> [What to work on] Having found the line containing "output f1, f2, f3" in the data below, reproduce that line and each one after it to the end, exactly, and include nothing else.

> [Input data]
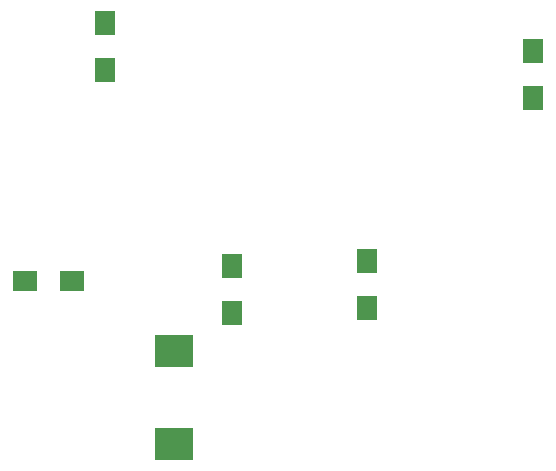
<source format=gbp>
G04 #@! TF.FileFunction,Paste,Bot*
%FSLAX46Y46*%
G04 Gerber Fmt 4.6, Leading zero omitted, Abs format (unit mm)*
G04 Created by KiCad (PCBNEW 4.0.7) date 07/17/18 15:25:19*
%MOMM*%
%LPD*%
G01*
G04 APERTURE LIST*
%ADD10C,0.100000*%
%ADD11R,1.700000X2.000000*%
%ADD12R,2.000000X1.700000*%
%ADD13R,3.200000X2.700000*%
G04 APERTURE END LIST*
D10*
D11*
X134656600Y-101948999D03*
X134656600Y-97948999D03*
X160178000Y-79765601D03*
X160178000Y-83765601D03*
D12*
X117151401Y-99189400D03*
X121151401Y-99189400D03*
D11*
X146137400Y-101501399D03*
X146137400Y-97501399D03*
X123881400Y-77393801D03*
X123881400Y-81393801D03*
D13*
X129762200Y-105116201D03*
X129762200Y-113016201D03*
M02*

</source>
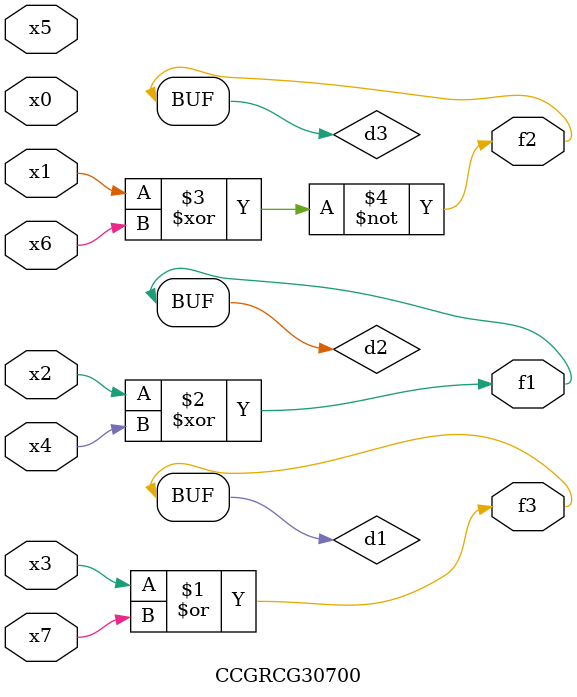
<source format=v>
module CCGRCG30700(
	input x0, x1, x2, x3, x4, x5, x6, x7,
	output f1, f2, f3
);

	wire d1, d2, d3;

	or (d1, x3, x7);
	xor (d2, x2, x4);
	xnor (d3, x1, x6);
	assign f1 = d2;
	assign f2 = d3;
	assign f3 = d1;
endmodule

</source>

> [Worked solution]
	output f1, f2, f3
);

	wire d1, d2, d3;

	or (d1, x3, x7);
	xor (d2, x2, x4);
	xnor (d3, x1, x6);
	assign f1 = d2;
	assign f2 = d3;
	assign f3 = d1;
endmodule

</source>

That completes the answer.